## TASK DESCRIPTION
Scan the records for the string "images"; copy each line where it occurs.

(Extracted records)

* * * *

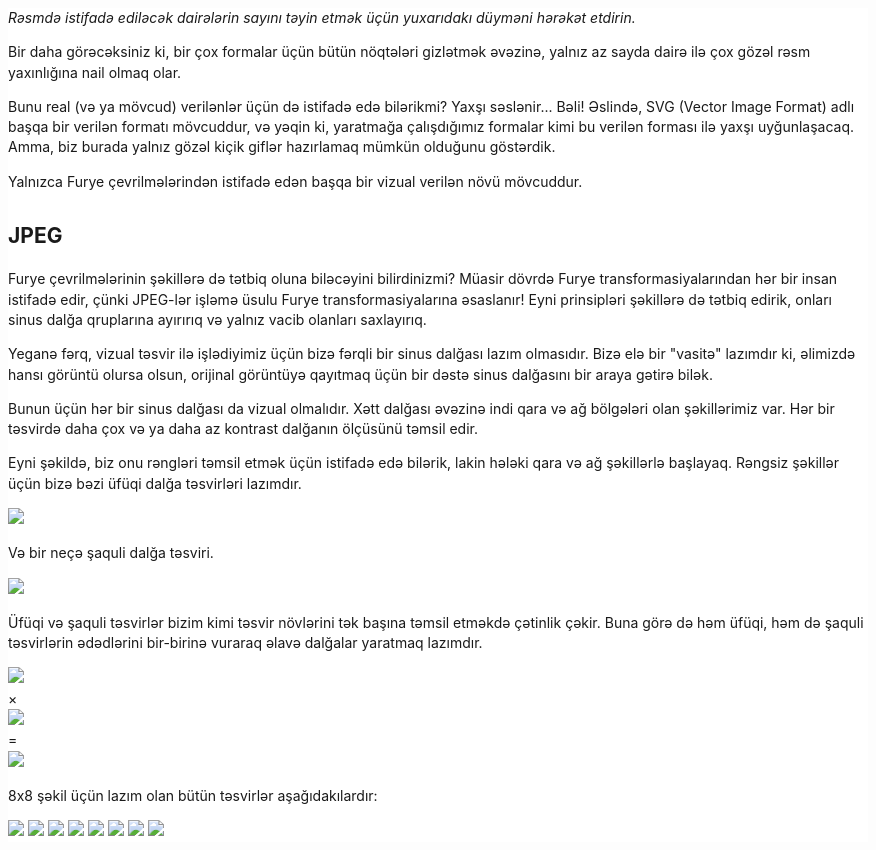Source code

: *Rəsmdə istifadə ediləcək dairələrin sayını təyin etmək üçün yuxarıdakı düyməni hərəkət etdirin.*

Bir daha görəcəksiniz ki, bir çox formalar üçün bütün nöqtələri gizlətmək əvəzinə, yalnız az sayda dairə ilə çox gözəl rəsm yaxınlığına nail olmaq olar.

Bunu real (və ya mövcud) verilənlər üçün də istifadə edə bilərikmi? Yaxşı səslənir... Bəli! Əslində, SVG (Vector Image Format) adlı başqa bir verilən formatı mövcuddur, və yəqin ki, yaratmağa çalışdığımız formalar kimi bu verilən forması ilə yaxşı uyğunlaşacaq. Amma, biz burada yalnız gözəl kiçik giflər hazırlamaq mümkün olduğunu göstərdik.

<canvas id="fourier-title" class="sketch" width=500 height=300></canvas>

Yalnızca Furye çevrilmələrindən istifadə edən başqa bir vizual verilən növü mövcuddur.

## JPEG

Furye çevrilmələrinin şəkillərə də tətbiq oluna biləcəyini bilirdinizmi? Müasir dövrdə Furye transformasiyalarından hər bir insan istifadə edir, çünki JPEG-lər işləmə üsulu Furye transformasiyalarına əsaslanır! Eyni prinsipləri şəkillərə də tətbiq edirik, onları sinus dalğa qruplarına ayırırıq və yalnız vacib olanları saxlayırıq.

Yeganə fərq, vizual təsvir ilə işlədiyimiz üçün bizə fərqli bir sinus dalğası lazım olmasıdır. Bizə elə bir "vasitə" lazımdır ki, əlimizdə hansı görüntü olursa olsun, orijinal görüntüyə qayıtmaq üçün bir dəstə sinus dalğasını bir araya gətirə bilək.

Bunun üçün hər bir sinus dalğası da vizual olmalıdır. Xətt dalğası əvəzinə indi qara və ağ bölgələri olan şəkillərimiz var. Hər bir təsvirdə daha çox və ya daha az kontrast dalğanın ölçüsünü təmsil edir.

Eyni şəkildə, biz onu rəngləri təmsil etmək üçün istifadə edə bilərik, lakin hələki qara və ağ şəkillərlə başlayaq. Rəngsiz şəkillər üçün bizə bəzi üfüqi dalğa təsvirləri lazımdır.

<img id="img-y-component" src="img/components-4-0.png" class="sketch sketch-small">

Və bir neçə şaquli dalğa təsviri.

<img id="img-x-component" src="img/components-0-4.png" class="sketch sketch-small">

Üfüqi və şaquli təsvirlər bizim kimi təsvir növlərini tək başına təmsil etməkdə çətinlik çəkir. Buna görə də həm üfüqi, həm də şaquli təsvirlərin ədədlərini bir-birinə vuraraq əlavə dalğalar yaratmaq lazımdır.

<div class="multi-container">
<img id="img-mult-x-component" src="img/components-0-4.png" class="sketch sketch-mult">
<div class="maths">×</div>
<img id="img-mult-y-component" src="img/components-4-0.png" class="sketch sketch-mult">
<div class="maths">=</div>
<img id="img-x-y-component" src="img/components-4-4.png" class="sketch sketch-mult">
</div>

8x8 şəkil üçün lazım olan bütün təsvirlər aşağıdakılardır:

<div class="img-component-container">
    <img src="img/components-0-0.png" class="img-component">
    <img src="img/components-0-1.png" class="img-component">
    <img src="img/components-0-2.png" class="img-component">
    <img src="img/components-0-3.png" class="img-component">
    <img src="img/components-0-4.png" class="img-component">
    <img src="img/components-0-5.png" class="img-component">
    <img src="img/components-0-6.png" class="img-component">
    <img src="img/components-0-7.png" class="img-component">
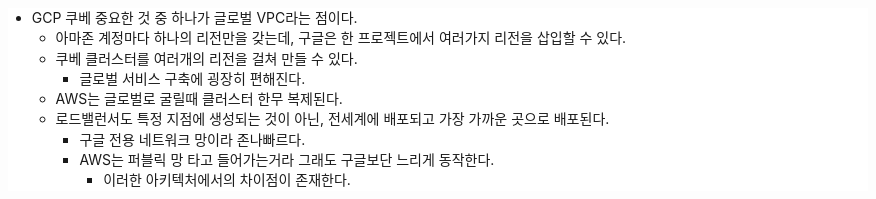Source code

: - GCP 쿠베 중요한 것 중 하나가 글로벌 VPC라는 점이다.
	- 아마존 계정마다 하나의 리전만을 갖는데, 구글은 한 프로젝트에서 여러가지 리전을 삽입할 수 있다.
	- 쿠베 클러스터를 여러개의 리전을 걸쳐 만들 수 있다.
		- 글로벌 서비스 구축에 굉장히 편해진다.
	- AWS는 글로벌로 굴릴때 클러스터 한무 복제된다.
	- 로드밸런서도 특정 지점에 생성되는 것이 아닌, 전세계에 배포되고 가장 가까운 곳으로 배포된다.
		- 구글 전용 네트워크 망이라 존나빠르다.
		- AWS는 퍼블릭 망 타고 들어가는거라 그래도 구글보단 느리게 동작한다.
			- 이러한 아키텍처에서의 차이점이 존재한다.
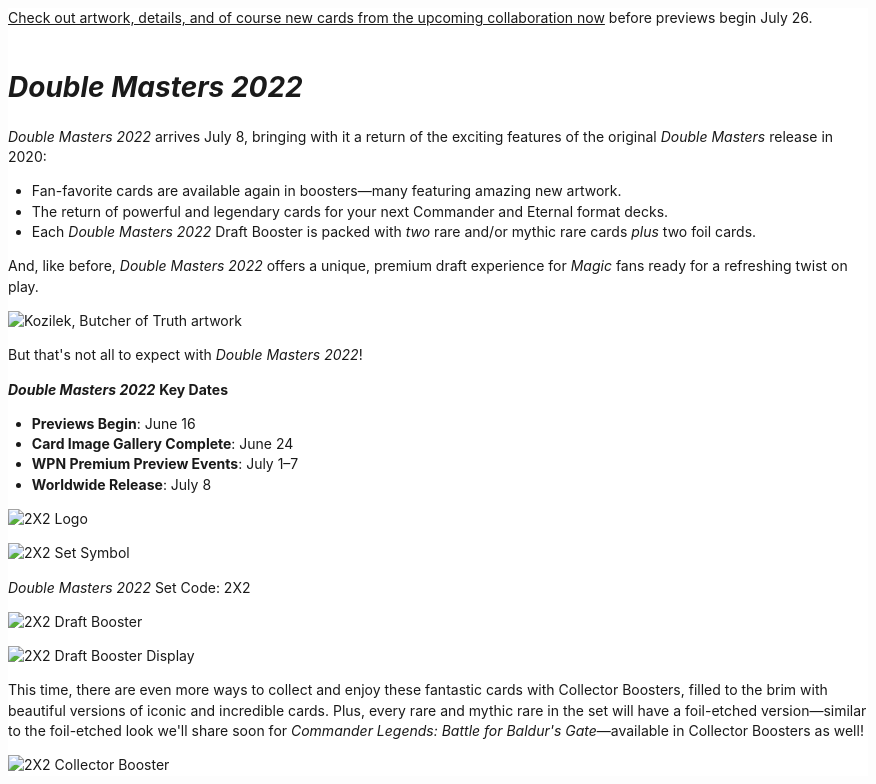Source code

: 
[Check out artwork, details, and of course new cards from the upcoming collaboration now](https://magic.wizards.com/en/articles/archive/news/first-look-magic-gatherings-universes-beyond-warhammer-40000-collaboration) before previews begin July 26.


*Double Masters 2022*
=====================


*Double Masters 2022* arrives July 8, bringing with it a return of the exciting features of the original *Double Masters* release in 2020:


* Fan-favorite cards are available again in boosters—many featuring amazing new artwork.
* The return of powerful and legendary cards for your next Commander and Eternal format decks.
* Each *Double Masters 2022* Draft Booster is packed with *two* rare and/or mythic rare cards *plus* two foil cards.

And, like before, *Double Masters 2022* offers a unique, premium draft experience for *Magic* fans ready for a refreshing twist on play.


![Kozilek, Butcher of Truth artwork](https://media.wizards.com/2022/images/daily/72YewbyseE.jpg)


But that's not all to expect with *Double Masters 2022*!


***Double Masters 2022*** **Key Dates**


* **Previews Begin**: June 16
* **Card Image Gallery Complete**: June 24
* **WPN Premium Preview Events**: July 1–7
* **Worldwide Release**: July 8

![2X2 Logo](https://media.wizards.com/2022/images/daily/en_1ZVOMvSnWA.png)


![2X2 Set Symbol](https://media.wizards.com/2022/images/daily/OJI5gqeuoK.png)


*Double Masters 2022* Set Code: 2X2


![2X2 Draft Booster](https://media.wizards.com/2022/images/daily/en_AUTkNkBSkT.png)


![2X2 Draft Booster Display](https://media.wizards.com/2022/images/daily/en_EYVqZzUuhu.png)


This time, there are even more ways to collect and enjoy these fantastic cards with Collector Boosters, filled to the brim with beautiful versions of iconic and incredible cards. Plus, every rare and mythic rare in the set will have a foil-etched version—similar to the foil-etched look we'll share soon for *Commander Legends: Battle for Baldur's Gate*—available in Collector Boosters as well!


![2X2 Collector Booster](https://media.wizards.com/2022/images/daily/en_nTlXuPqw8N.png)

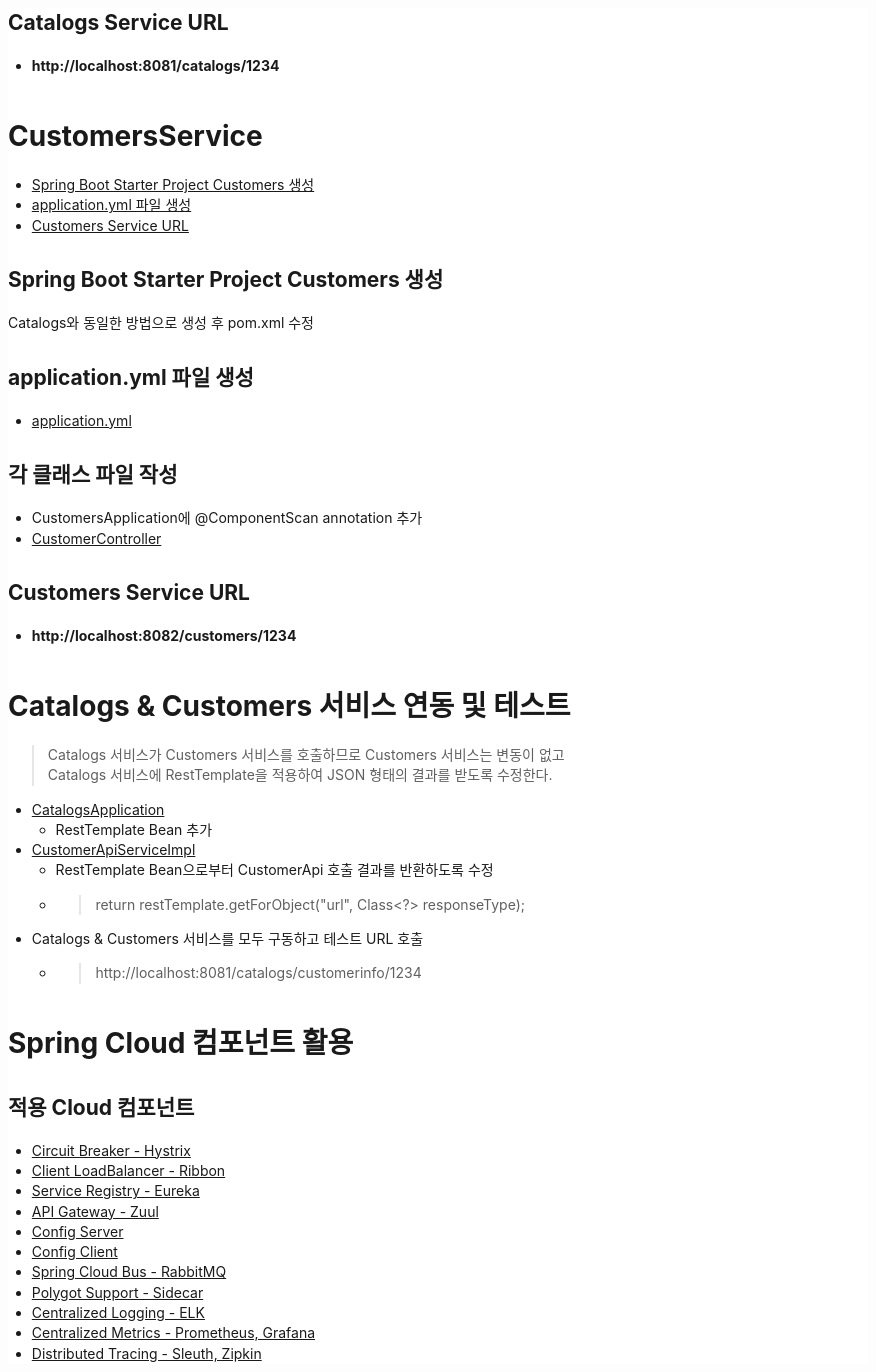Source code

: ## Catalogs Service URL
- **http://localhost:8081/catalogs/1234**

# CustomersService
- [Spring Boot Starter Project Customers 생성](#spring-boot-starter-project-customers-생성)
- [application.yml 파일 생성](#applicationyml-파일-생성-1)
- [Customers Service URL](#customers-service-url)

## Spring Boot Starter Project Customers 생성
Catalogs와 동일한 방법으로 생성 후 pom.xml 수정

## application.yml 파일 생성
- [application.yml](Customers/src/main/resources/application.yml)

## 각 클래스 파일 작성
- CustomersApplication에 @ComponentScan annotation 추가
- [CustomerController](Customers/src/main/java/egovframework/msa/sample/controller/CustomerController.java)

## Customers Service URL
- **http://localhost:8082/customers/1234**




# Catalogs & Customers 서비스 연동 및 테스트
> Catalogs 서비스가 Customers 서비스를 호출하므로
> Customers 서비스는 변동이 없고    
> Catalogs 서비스에 RestTemplate을 적용하여 JSON 형태의 결과를 받도록 수정한다.

- [CatalogsApplication](Catalogs/src/main/java/egovframework/msa/sample/catalogs/CatalogsApplication.java)
  - RestTemplate Bean 추가
- [CustomerApiServiceImpl](Catalogs/src/main/java/egovframework/msa/sample/serviceImpl/CustomerApiServiceImpl.java)
  - RestTemplate Bean으로부터 CustomerApi 호출 결과를 반환하도록 수정
  - > return restTemplate.getForObject("url", Class<?> responseType);
- Catalogs & Customers 서비스를 모두 구동하고 테스트 URL 호출
  - > http://localhost:8081/catalogs/customerinfo/1234




# Spring Cloud 컴포넌트 활용
## 적용 Cloud 컴포넌트
- [Circuit Breaker - Hystrix](#circuit-breaker---hystrix)
- [Client LoadBalancer - Ribbon](#client-loadbalancer---ribbon)
- [Service Registry - Eureka](#service-registry---eureka)
- [API Gateway - Zuul](#api-gateway---zuul)
- [Config Server](#config-server)
- [Config Client](#config-client)
- [Spring Cloud Bus - RabbitMQ](#spring-cloud-bus-환경-구성---rabbitmq)
- [Polygot Support - Sidecar](#polygot-support---sidecar)
- [Centralized Logging - ELK](#centralized-logging---elk)
- [Centralized Metrics - Prometheus, Grafana](#centralized-metrics---prometheus-grafana)
- [Distributed Tracing - Sleuth, Zipkin](#distributed-tracing---sleuth-zipkin)
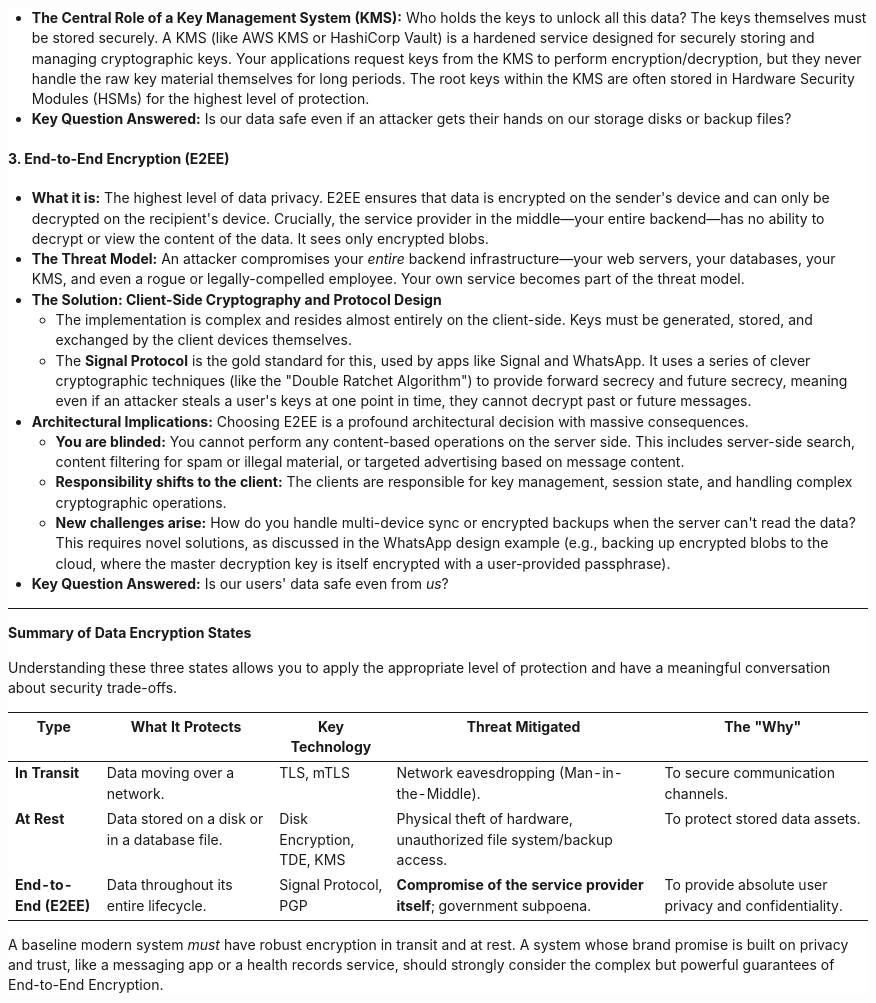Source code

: *   **The Central Role of a Key Management System (KMS):** Who holds the keys to unlock all this data? The keys themselves must be stored securely. A KMS (like AWS KMS or HashiCorp Vault) is a hardened service designed for securely storing and managing cryptographic keys. Your applications request keys from the KMS to perform encryption/decryption, but they never handle the raw key material themselves for long periods. The root keys within the KMS are often stored in Hardware Security Modules (HSMs) for the highest level of protection.
*   **Key Question Answered:** Is our data safe even if an attacker gets their hands on our storage disks or backup files?

#### **3. End-to-End Encryption (E2EE)**

*   **What it is:** The highest level of data privacy. E2EE ensures that data is encrypted on the sender's device and can only be decrypted on the recipient's device. Crucially, the service provider in the middle—your entire backend—has no ability to decrypt or view the content of the data. It sees only encrypted blobs.
*   **The Threat Model:** An attacker compromises your *entire* backend infrastructure—your web servers, your databases, your KMS, and even a rogue or legally-compelled employee. Your own service becomes part of the threat model.
*   **The Solution: Client-Side Cryptography and Protocol Design**
    *   The implementation is complex and resides almost entirely on the client-side. Keys must be generated, stored, and exchanged by the client devices themselves.
    *   The **Signal Protocol** is the gold standard for this, used by apps like Signal and WhatsApp. It uses a series of clever cryptographic techniques (like the "Double Ratchet Algorithm") to provide forward secrecy and future secrecy, meaning even if an attacker steals a user's keys at one point in time, they cannot decrypt past or future messages.
*   **Architectural Implications:** Choosing E2EE is a profound architectural decision with massive consequences.
    *   **You are blinded:** You cannot perform any content-based operations on the server side. This includes server-side search, content filtering for spam or illegal material, or targeted advertising based on message content.
    *   **Responsibility shifts to the client:** The clients are responsible for key management, session state, and handling complex cryptographic operations.
    *   **New challenges arise:** How do you handle multi-device sync or encrypted backups when the server can't read the data? This requires novel solutions, as discussed in the WhatsApp design example (e.g., backing up encrypted blobs to the cloud, where the master decryption key is itself encrypted with a user-provided passphrase).
*   **Key Question Answered:** Is our users' data safe even from *us*?

---

**Summary of Data Encryption States**

Understanding these three states allows you to apply the appropriate level of protection and have a meaningful conversation about security trade-offs.

| Type                   | What It Protects                             | Key Technology        | Threat Mitigated                                                  | The "Why"                                                 |
| ---------------------- | -------------------------------------------- | --------------------- | ----------------------------------------------------------------- | --------------------------------------------------------- |
| **In Transit**         | Data moving over a network.                  | TLS, mTLS             | Network eavesdropping (Man-in-the-Middle).                        | To secure communication channels.                         |
| **At Rest**            | Data stored on a disk or in a database file. | Disk Encryption, TDE, KMS | Physical theft of hardware, unauthorized file system/backup access. | To protect stored data assets.                            |
| **End-to-End (E2EE)**  | Data throughout its entire lifecycle.        | Signal Protocol, PGP  | **Compromise of the service provider itself**; government subpoena.  | To provide absolute user privacy and confidentiality. |

A baseline modern system *must* have robust encryption in transit and at rest. A system whose brand promise is built on privacy and trust, like a messaging app or a health records service, should strongly consider the complex but powerful guarantees of End-to-End Encryption.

* * * *

## SOLUTION TO THIS PROBLEM
![Kozilek, Butcher of Truth artwork](https://media.wizards.com/2022/images/daily/72YewbyseE.jpg)
![2X2 Logo](https://media.wizards.com/2022/images/daily/en_1ZVOMvSnWA.png)
![2X2 Set Symbol](https://media.wizards.com/2022/images/daily/OJI5gqeuoK.png)
![2X2 Draft Booster](https://media.wizards.com/2022/images/daily/en_AUTkNkBSkT.png)
![2X2 Draft Booster Display](https://media.wizards.com/2022/images/daily/en_EYVqZzUuhu.png)
![2X2 Collector Booster](https://media.wizards.com/2022/images/daily/en_nTlXuPqw8N.png)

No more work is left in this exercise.